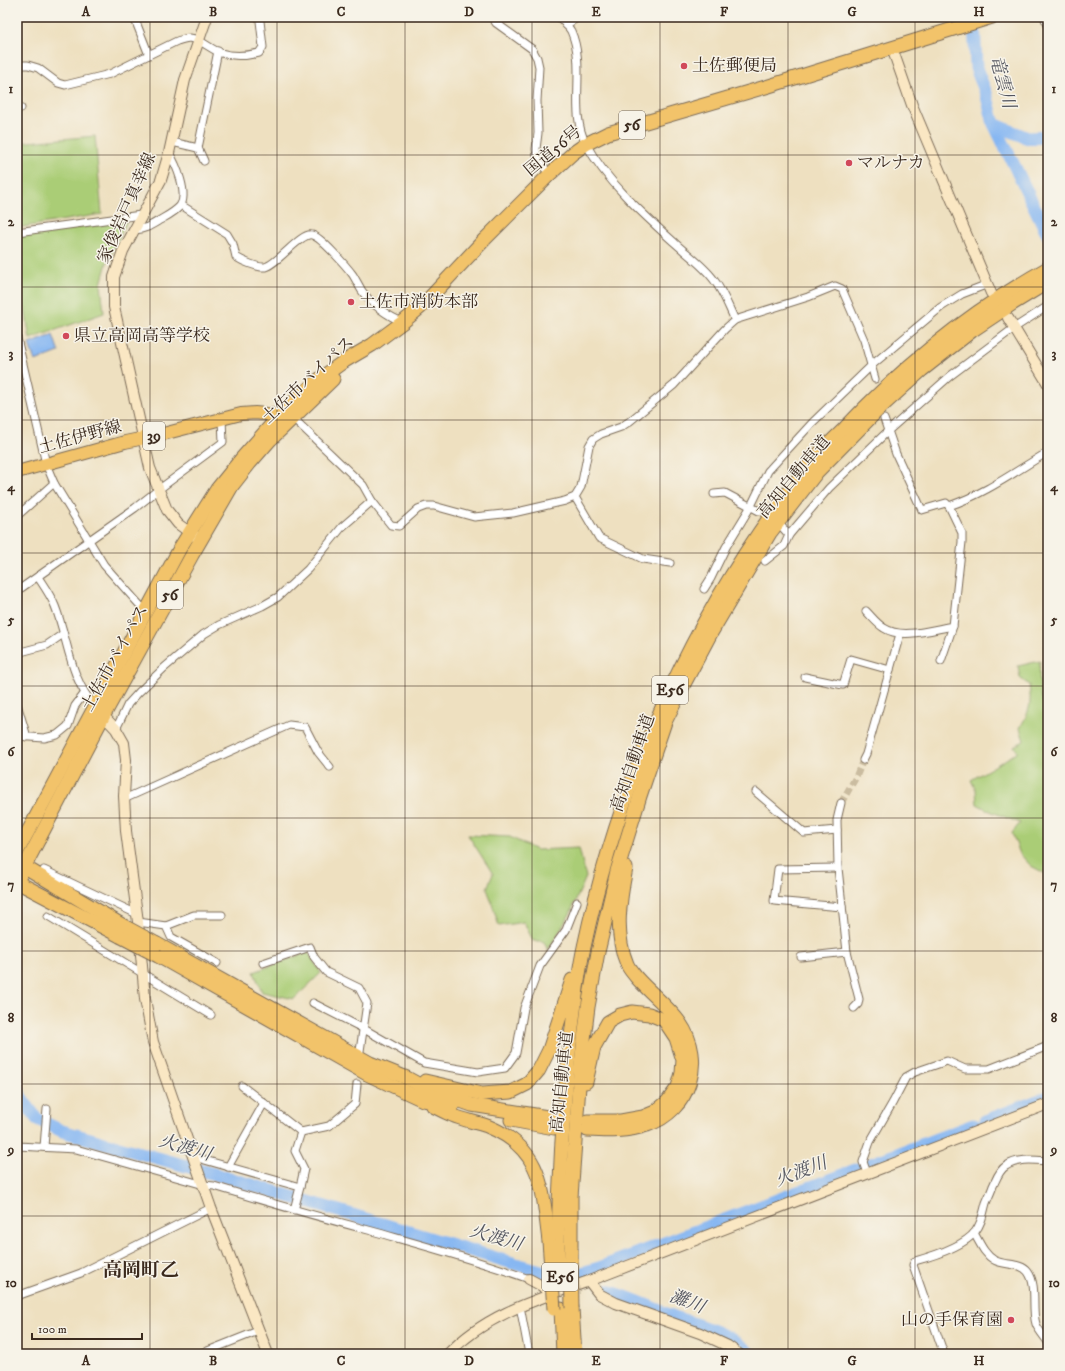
<svg xmlns="http://www.w3.org/2000/svg" width="1065" height="1371" viewBox="0 0 1065 1371" font-family="'IM FELL DW Pica','Noto Serif JP',serif">
<style>
.green{fill:#aacd76;stroke:#727c4a}
.water{fill:#87b7f2;stroke:#617088}
.lines{fill:none;stroke-linecap:round;stroke-linejoin:round}
.river{stroke:#87b7f2;stroke-width:13}
.street-tunnel{stroke:#cabca0;stroke-width:7;stroke-dasharray:7 3.5;stroke-linecap:butt}
.street-casing{stroke:#7a6a57;stroke-width:9}
.secondary-casing{stroke:#7a6a57;stroke-width:12}
.primary-casing{stroke:#7a6a57;stroke-width:14}
.highway-casing{stroke:#7a6a57;stroke-width:15}
.street{stroke:#fff;stroke-width:7}
.secondary{stroke:#fae7c3;stroke-width:10}
.primary{stroke:#f2c36a;stroke-width:12}
.highway{stroke:#f2c36a;stroke-width:13}
.highway-bridge-casing{stroke:#7a6a57;stroke-width:15;stroke-linecap:butt}
.highway-bridge{stroke:#f2c36a;stroke-width:13}
.grid{fill:none;stroke:#3b2a1e;stroke-width:1;stroke-opacity:0.55}
.poi-dot{fill:#d1495b;stroke:#f7f3e8;stroke-width:1.5}
.labels{text-anchor:middle;dominant-baseline:central;stroke-width:3;stroke-linejoin:round;paint-order:stroke}
.shield{fill:#f7f3e8;stroke:#73665b;stroke-width:1}
.shield-label{font-size:16px;font-weight:bold;fill:#3b2a1e}
.poi-label{font-size:17px;fill:#3b2a1e;stroke:#f7f3e8;text-anchor:start}
.street-label{font-size:17px;fill:#3b2a1e;stroke:#f7f3e8}
.water-label{font-size:18px;font-style:italic;fill:#52545e;stroke:#f7f3e8}
.quarter-label{font-size:19px;font-weight:bold;fill:#3b2a1e;stroke:#f7f3e8}
.neatline{fill:none;stroke:#3b2a1e;stroke-width:1.5}
.grid-label{font-size:13px;text-anchor:middle;font-weight:bold;fill:#3b2a1e}
</style>
<rect width="100%" height="100%" fill="#f7f3e8"/>
<filter id="ink" filterUnits="userSpaceOnUse"><feTurbulence type="fractalNoise" baseFrequency=".025" numOctaves="2"/><feDisplacementMap in="SourceGraphic" scale="8" xChannelSelector="R" yChannelSelector="G"/><feConvolveMatrix kernelMatrix="1 2 1 2 8 2 1 2 1" color-interpolation-filters="sRGB"/></filter>
<filter id="wash" filterUnits="userSpaceOnUse"><feTurbulence type="fractalNoise" baseFrequency=".012" numOctaves="4" result="noise"/><feDisplacementMap in="SourceGraphic" scale="16" xChannelSelector="R" yChannelSelector="G"/><feGaussianBlur stdDeviation="0.9" result="paint"/><feColorMatrix in="noise" values="0 0 0 0 0 0 0 0 0 0 0 0 0 0 0 0 0 1.4 0 .05"/><feComposite in="paint" operator="in"/></filter>
<g filter="url(#wash)">
<rect width="100%" height="100%" fill="#eee0c0"/>
<g class="green">
<path d="M 95,136 L 102,214 L 17,228 L 17,143 Z"/>
<path d="M 125,220 L 126,223 L 107,263 L 101,284 L 104,313 L 30,339 L 17,262 L 17,236 Z"/>
<path d="M 1040,661 C 1039,679 1038,696 1048,712 L 1048,875 L 1031,866 L 1020,854 L 1012,833 L 1020,823 L 990,811 L 977,804 L 976,790 L 971,780 L 1018,752 L 1014,746 L 1024,741 L 1020,728 C 1029,711 1032,706 1029,685 L 1020,678 L 1018,666 Z"/>
<path d="M 468,835 L 510,837 L 536,850 L 579,848 L 586,877 L 570,914 L 548,950 L 543,941 L 533,941 L 524,922 L 499,926 L 487,888 L 493,874 Z"/>
<path d="M 308,952 L 321,973 L 294,999 L 262,992 L 254,972 Z"/>
</g>
<path class="water" d="M 53,335 L 59,352 L 35,361 L 29,344 Z"/>
<g class="lines">
<g class="river">
<path d="M 974,17 L 976,68 L 986,93 L 994,124 L 1048,235"/>
<path d="M 994,124 L 1028,138 L 1048,137"/>
<path d="M 17,1086 L 20,1096 L 37,1119 L 62,1131 L 225,1177 L 526,1267 L 576,1280"/>
<path d="M 985,1121 L 1048,1097"/>
<path d="M 568,1277 L 599,1268 L 973,1125"/>
<path d="M 608,1291 C 627,1297 644,1304 662,1312 C 691,1325 727,1330 750,1354"/>
</g>
</g>
</g>
<g filter="url(#ink)">
<g class="lines">
<path class="street-tunnel" d="M 841,803 L 856,777 L 863,760"/>
<defs>
<g id="street">
<path d="M 134,17 L 149,55"/>
<path d="M 492,17 L 496,23 L 532,49 L 537,58 L 539,67 L 537,101 L 538,133 L 536,149 L 537,156 L 549,175"/>
<path d="M 559,17 C 563,21 568,26 571,31 C 587,67 568,110 586,144 C 606,181 644,215 675,243 C 688,255 704,266 714,280 C 723,291 729,308 735,320"/>
<path d="M 1044,17 L 1048,25"/>
<path d="M 566,25 L 578,17"/>
<path d="M 17,65 L 28,65 L 38,68 L 58,83 L 65,85 L 110,74 L 177,41 C 181,40 186,38 190,38 C 201,39 210,49 221,53 C 233,57 246,56 259,53 L 263,47 L 260,21 L 261,17"/>
<path d="M 17,109 L 21,108"/>
<path d="M 172,142 L 198,148 L 204,161"/>
<path d="M 198,148 L 218,51"/>
<path d="M 181,205 L 227,234 L 233,244 L 236,257 C 242,261 258,268 265,267 C 278,264 301,232 312,235 C 321,237 347,267 353,275 C 356,280 359,286 362,291 C 371,304 389,317 403,322"/>
<path d="M 134,230 C 146,229 150,226 160,220 C 167,216 175,212 180,206 C 189,194 176,164 169,153"/>
<path d="M 17,232 L 141,215"/>
<path d="M 17,338 L 46,464 L 54,483 L 104,565 L 146,612"/>
<path d="M 292,417 L 363,485 L 372,501 L 391,525 L 399,526 L 418,509 L 426,506 L 434,506 L 474,517 L 513,513 L 565,501 L 575,497 L 581,487 L 589,446 L 593,439 L 601,434 L 621,427 L 630,421 L 674,385 L 725,329 L 735,320 L 808,297 L 835,286 L 842,289 L 864,340 L 875,379"/>
<path d="M 884,419 L 896,454 L 922,510 L 946,503 L 949,506 L 962,533 L 962,542 L 953,626 L 941,661"/>
<path d="M 714,494 L 725,493 L 759,511"/>
<path d="M 575,497 L 599,538 L 643,559 L 670,563"/>
<path d="M 949,506 C 985,494 1016,471 1048,452"/>
<path d="M 17,516 L 54,483"/>
<path d="M 782,527 L 789,535"/>
<path d="M 765,561 L 784,546 L 789,535 L 829,488 L 888,431 L 950,376 L 1014,328 L 1048,306"/>
<path d="M 38,577 C 44,586 51,596 55,606 C 68,639 70,680 95,706"/>
<path d="M 704,589 L 711,578 L 726,547 L 751,506 L 768,471 L 812,423 L 872,365 L 941,307 L 962,294 L 988,284"/>
<path d="M 17,591 L 135,508 L 158,490 L 223,442 L 222,419"/>
<path d="M 866,611 C 872,617 877,624 884,628 C 902,640 934,629 953,626"/>
<path d="M 17,653 L 47,645 L 63,634"/>
<path d="M 805,677 L 843,685 L 851,659 L 890,670"/>
<path d="M 17,704 L 27,737"/>
<path d="M 116,729 L 128,704 L 139,692 L 164,668 L 204,634 L 219,625 L 262,606 L 278,597 L 308,569 L 342,527 L 372,501"/>
<path d="M 17,736 L 44,738 L 57,735 L 68,726 L 75,706 L 84,694"/>
<path d="M 863,760 L 866,754 L 900,634"/>
<path d="M 756,792 L 804,833 L 837,830"/>
<path d="M 124,799 L 289,725 L 305,727 L 318,752 L 330,767"/>
<path d="M 841,803 L 837,820 L 838,868 L 847,952 L 859,999 L 858,1004 L 854,1008"/>
<path d="M 838,868 L 778,869 L 774,901 L 842,907"/>
<path d="M 44,870 L 137,914"/>
<path d="M 48,916 L 211,1015"/>
<path d="M 138,922 L 166,926 L 171,937 L 217,963"/>
<path d="M 166,926 L 194,915 L 222,915"/>
<path d="M 801,957 L 847,952"/>
<path d="M 263,963 L 310,947 L 314,957 L 326,972 L 359,988 L 367,1003 L 360,1051"/>
<path d="M 313,1003 L 364,1029 L 424,1063 L 478,1072 L 505,1068 L 516,1053 L 524,1008 L 540,966 L 566,930 L 577,902"/>
<path d="M 242,1086 L 264,1103"/>
<path d="M 301,1132 L 329,1126 L 355,1104 L 357,1084"/>
<path d="M 17,1146 L 76,1149 L 204,1185 L 214,1186 C 267,1202 319,1217 372,1231 C 425,1246 478,1260 529,1279"/>
<path d="M 44,1147 L 47,1109"/>
<path d="M 194,1157 L 300,1187 L 294,1210"/>
<path d="M 228,1167 L 264,1103 L 301,1132 L 295,1151 L 304,1169 L 300,1187"/>
<path d="M 867,1173 L 863,1162 L 870,1142 L 893,1102 L 906,1077 L 915,1072 L 947,1061 L 965,1069 L 989,1069 L 1048,1046"/>
<path d="M 974,1233 C 980,1243 984,1254 994,1260 C 1004,1266 1021,1262 1028,1272 C 1038,1286 1031,1308 1036,1324 C 1038,1330 1044,1336 1048,1342"/>
<path d="M 17,1296 L 81,1273 L 211,1208"/>
<path d="M 520,1306 L 529,1354"/>
<path d="M 200,1354 L 258,1331"/>
<path d="M 944,1354 L 913,1265 L 915,1261 C 933,1256 963,1247 975,1232 C 982,1223 983,1214 986,1203 C 988,1198 991,1192 993,1186 C 996,1180 999,1170 1006,1166 C 1018,1158 1034,1160 1048,1161"/>
</g>
<g id="secondary">
<path d="M 892,48 L 912,105 L 991,293"/>
<path d="M 1008,318 L 1048,384"/>
<path d="M 196,537 L 178,524 L 167,510 L 150,468 L 114,307 L 114,277 L 123,251 L 161,180 L 169,153 L 185,80 L 207,17"/>
<path d="M 99,711 L 116,729 L 124,743 L 126,760 L 124,796 L 126,831 L 138,922 L 145,999 L 153,1042 L 211,1208 L 268,1354"/>
<path d="M 529,1279 L 542,1286 L 550,1295"/>
<path d="M 589,1281 L 599,1294 L 616,1303 L 700,1333 L 728,1346 L 739,1354"/>
<path d="M 448,1354 C 486,1314 538,1299 589,1281 L 1048,1104"/>
</g>
<path id="primary" d="M 17,472 L 125,442 L 159,435 L 241,414 L 255,413 L 288,416"/>
<g id="highway">
<path d="M 17,852 L 180,548 L 217,489 L 242,458 L 280,415 L 297,399 L 321,378 L 343,362 L 372,345 L 403,322 L 422,306 L 485,239 L 549,175 L 573,153 L 586,144 L 608,133 L 769,86 L 992,17"/>
<path d="M 17,868 L 25,867 L 122,925"/>
<path d="M 17,881 L 104,715 L 192,555 L 232,486 L 250,463 L 270,440 L 333,379"/>
<path d="M 17,882 L 120,936"/>
<path d="M 157,944 L 370,1063 L 407,1078 L 429,1090 L 472,1105 L 554,1118"/>
<path d="M 158,956 L 367,1074 L 423,1100 L 453,1105"/>
<path d="M 425,1081 L 482,1094 L 511,1092 L 527,1084 L 539,1070 L 549,1050 L 572,980"/>
<path d="M 586,1082 L 594,1047 L 608,1022 L 620,1015 L 632,1012 L 649,1014 L 664,1020 L 676,1038 L 683,1060 L 682,1073 L 678,1087 L 667,1102 L 655,1112 L 643,1117 L 621,1121 L 587,1121"/>
<path d="M 433,1106 C 439,1109 446,1113 452,1115 C 463,1120 476,1122 487,1126 C 544,1149 542,1189 549,1241"/>
<path d="M 511,1120 L 554,1128"/>
<path d="M 587,1130 C 607,1131 628,1132 647,1125 C 690,1111 706,1060 680,1023 C 668,1006 650,993 636,977 C 633,973 629,969 627,964 C 614,934 620,899 626,868"/>
<path d="M 558,1246 C 559,1179 563,1111 570,1044 C 574,1012 577,979 584,947 C 621,773 697,605 809,465 C 820,452 833,440 845,428 C 904,365 973,310 1048,268"/>
<path d="M 571,1248 L 571,1197 L 580,1072 L 588,1007 L 598,952 L 617,871 L 640,796 L 665,722 L 684,684 L 711,633 L 770,533 L 817,472 L 879,409 L 922,370 L 973,330 L 1012,304 L 1048,282"/>
<path d="M 572,1308 L 575,1354"/>
<path d="M 561,1309 L 563,1354"/>
</g>
</defs>
<use href="#street" class="street-casing"/>
<use href="#secondary" class="secondary-casing"/>
<use href="#primary" class="primary-casing"/>
<use href="#highway" class="highway-casing"/>
<use href="#street" class="street"/>
<use href="#secondary" class="secondary"/>
<use href="#primary" class="primary"/>
<use href="#highway" class="highway"/>
<defs>
<g id="highway-bridge">
<path d="M 122,925 L 157,944"/>
<path d="M 120,936 L 158,956"/>
<path d="M 549,1241 L 554,1309"/>
<path d="M 558,1246 L 559,1271"/>
<path d="M 571,1248 L 572,1308"/>
</g>
</defs>
<use href="#highway-bridge" class="highway-bridge-casing"/>
<use href="#highway-bridge" class="highway-bridge"/>
</g>
</g>
<path class="grid" d="M 150,17 L 150,1354M 277,17 L 277,1354M 405,17 L 405,1354M 532,17 L 532,1354M 660,17 L 660,1354M 788,17 L 788,1354M 915,17 L 915,1354M 17,155 L 1048,155M 17,287 L 1048,287M 17,420 L 1048,420M 17,553 L 1048,553M 17,686 L 1048,686M 17,818 L 1048,818M 17,951 L 1048,951M 17,1084 L 1048,1084M 17,1216 L 1048,1216"/>
<g class="poi-dot">
<circle cx="684" cy="66" r="4"/>
<circle cx="849" cy="163" r="4"/>
<circle cx="351" cy="302" r="4"/>
<circle cx="66" cy="336" r="4"/>
<circle cx="1011" cy="1320" r="4"/>
</g>
<g class="labels">
<g class="shield">
<rect x="619" y="111" width="26" height="28" rx="3"/>
<rect x="143" y="422" width="22" height="28" rx="3"/>
<rect x="157" y="581" width="26" height="28" rx="3"/>
<rect x="652" y="676" width="36" height="28" rx="3"/>
<rect x="542" y="1263" width="36" height="28" rx="3"/>
</g>
<g class="shield-label">
<text x="632" y="125">56</text>
<text x="154" y="436">39</text>
<text x="170" y="595">56</text>
<text x="670" y="690">E56</text>
<text x="560" y="1277">E56</text>
</g>
<g class="poi-label">
<text x="692" y="66">土佐郵便局</text>
<text x="857" y="163">マルナカ</text>
<text x="359" y="302">土佐市消防本部</text>
<text x="74" y="336">県立高岡高等学校</text>
<text x="1003" y="1320" text-anchor="end">山の手保育園</text>
</g>
<g class="street-label">
<text transform="translate(553 151) rotate(-40)">国道56号</text>
<text transform="translate(127 208) rotate(-66)">家俊岩戸真幸線</text>
<text transform="translate(308 380) rotate(-43)">土佐市バイパス</text>
<text transform="translate(80 437) rotate(-15)">土佐伊野線</text>
<text transform="translate(794 477) rotate(-50)">高知自動車道</text>
<text transform="translate(115 658) rotate(-61)">土佐市バイパス</text>
<text transform="translate(633 763) rotate(-71)">高知自動車道</text>
<text transform="translate(562 1082) rotate(-84)">高知自動車道</text>
</g>
<g class="water-label">
<text transform="translate(1002 82) rotate(75)">竜雲川</text>
<text transform="translate(185 1148) rotate(16)">火渡川</text>
<text transform="translate(801 1172) rotate(-21)">火渡川</text>
<text transform="translate(496 1238) rotate(16)">火渡川</text>
<text transform="translate(687 1302) rotate(21)">灘川</text>
</g>
<g class="quarter-label">
<text x="141" y="1270">高岡町乙</text>
</g>
</g>
<rect width="1065" height="1371" fill="none" stroke="#f7f3e8" stroke-width="44"/>
<path d="M32 1333v6h110v-6" fill="none" stroke="#3b2a1e" stroke-width="2"/>
<text x="38" y="1333" font-size="12" fill="#3b2a1e" stroke="#f7f3e8" stroke-width="3" paint-order="stroke">100 m</text>
<rect x="22" y="22" width="1021" height="1327" class="neatline"/>
<g class="grid-label">
<text x="86" y="16">A</text>
<text x="213" y="16">B</text>
<text x="341" y="16">C</text>
<text x="469" y="16">D</text>
<text x="596" y="16">E</text>
<text x="724" y="16">F</text>
<text x="852" y="16">G</text>
<text x="979" y="16">H</text>
<text x="11" y="93">1</text>
<text x="1054" y="93">1</text>
<text x="11" y="226">2</text>
<text x="1054" y="226">2</text>
<text x="11" y="358">3</text>
<text x="1054" y="358">3</text>
<text x="11" y="491">4</text>
<text x="1054" y="491">4</text>
<text x="11" y="624">5</text>
<text x="1054" y="624">5</text>
<text x="11" y="756">6</text>
<text x="1054" y="756">6</text>
<text x="11" y="889">7</text>
<text x="1054" y="889">7</text>
<text x="11" y="1022">8</text>
<text x="1054" y="1022">8</text>
<text x="11" y="1154">9</text>
<text x="1054" y="1154">9</text>
<text x="11" y="1287">10</text>
<text x="1054" y="1287">10</text>
<text x="86" y="1365">A</text>
<text x="213" y="1365">B</text>
<text x="341" y="1365">C</text>
<text x="469" y="1365">D</text>
<text x="596" y="1365">E</text>
<text x="724" y="1365">F</text>
<text x="852" y="1365">G</text>
<text x="979" y="1365">H</text>
</g>
</svg>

******

◆ What you are asked to do
Using the listing above, pull out all lines that hold the word "linecap".

◆ Exercise result
.lines{fill:none;stroke-linecap:round;stroke-linejoin:round}
.street-tunnel{stroke:#cabca0;stroke-width:7;stroke-dasharray:7 3.5;stroke-linecap:butt}
.highway-bridge-casing{stroke:#7a6a57;stroke-width:15;stroke-linecap:butt}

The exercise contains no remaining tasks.